# Darkroom at home



## vimwiz (Jan 6, 2014)

Can anyone reccomend me (Amazon UK or similar sites) what I need for developing B&W at home? I got a book but i just would like some pointers about chemicals, beakers, tanks etc (AP or Paterson?) and how to do teh fiddly bits like the spool and the spiral.

Also, is doing it in a bathroom practical?

Its just that spending £9 a time getting a roll of XP2 developed (badly) at the local photo lab is becoming a tad expensive, so im looking into developing and scanning at home.


----------



## Rick58 (Jan 6, 2014)

as a bare minimum for developing negatives you'll need a:
daylight tank
thermometer
Clock with a second hand
beaker or glass measuring cup
Chemicals include:
  Developer
  Stop bath
  Fixer
 Wash aid (while not necessary, definitely beneficial)
Plastic clothes pins or film clips for hanging the film to dry


----------



## Josh66 (Jan 6, 2014)

^^^ Add a changing bag and you're set.  You can get by without one, but makes it more convenient.  Without one, you have to load the film into the tank in a totally dark room.

Don't forget containers to put the chemicals in.  Brown glass is best, but not totally necessary...

The bathroom is actually one of the better rooms to develop film in - the humidity from the shower tends to keep dust levels to a minimum.

I like Paterson tanks, but they're all I've used - so that doesn't really mean much, lol!

As far as measuring vessels, I prefer graduated cylinders, but you can get away with other things.  The problem with most beakers is that they usually only have graduations in 25-50mL increments.  Depending on which developers you're going to use, that may be fine.

For something like Rodinal or HC-110, you're going to want something like a 10-50mL graduated cylinder with markings in 1mL increments though.

I'd say a 50, 500, and 1000mL graduated cylinder should cover everything nicely.


----------



## timor (Jan 6, 2014)

Just for developing films you don't need fully fledged darkroom. If you can find a way to blacken out any small room, that would be sufficient. You will need it for 2 minutes to put the film in the developing tank and the rest by kitchen or laundry sink with lights on.
Have 3-4 feet of old film to exercise feeding the film into spool, first looking, then not looking, then in the dark before the "real thing".

Material supplied:
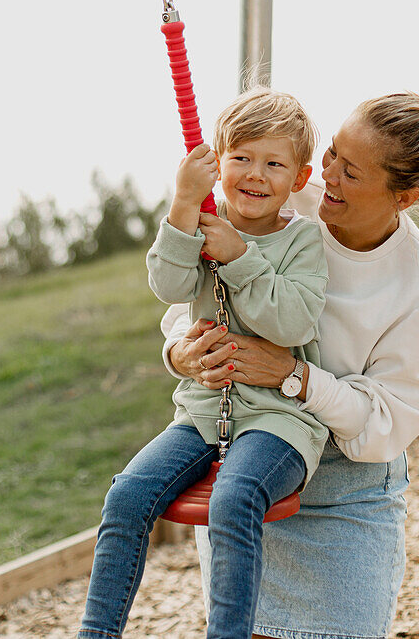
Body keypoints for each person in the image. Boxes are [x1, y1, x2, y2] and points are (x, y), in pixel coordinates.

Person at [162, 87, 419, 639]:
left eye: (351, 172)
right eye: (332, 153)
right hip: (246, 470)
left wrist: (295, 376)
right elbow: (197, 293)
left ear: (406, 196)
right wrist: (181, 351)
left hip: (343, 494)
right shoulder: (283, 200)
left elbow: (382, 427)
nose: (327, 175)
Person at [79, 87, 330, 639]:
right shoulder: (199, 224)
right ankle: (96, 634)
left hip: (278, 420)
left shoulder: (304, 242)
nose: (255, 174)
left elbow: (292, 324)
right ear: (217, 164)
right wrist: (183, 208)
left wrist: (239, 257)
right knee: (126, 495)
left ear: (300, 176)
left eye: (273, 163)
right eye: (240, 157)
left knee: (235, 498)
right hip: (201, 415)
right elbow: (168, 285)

What needs to be done:
Reproduce the part of the darkroom thread from "Just for developing" up to and including "with lights on.". The items are not related to the darkroom thread.

Written answer:
Just for developing films you don't need fully fledged darkroom. If you can find a way to blacken out any small room, that would be sufficient. You will need it for 2 minutes to put the film in the developing tank and the rest by kitchen or laundry sink with lights on.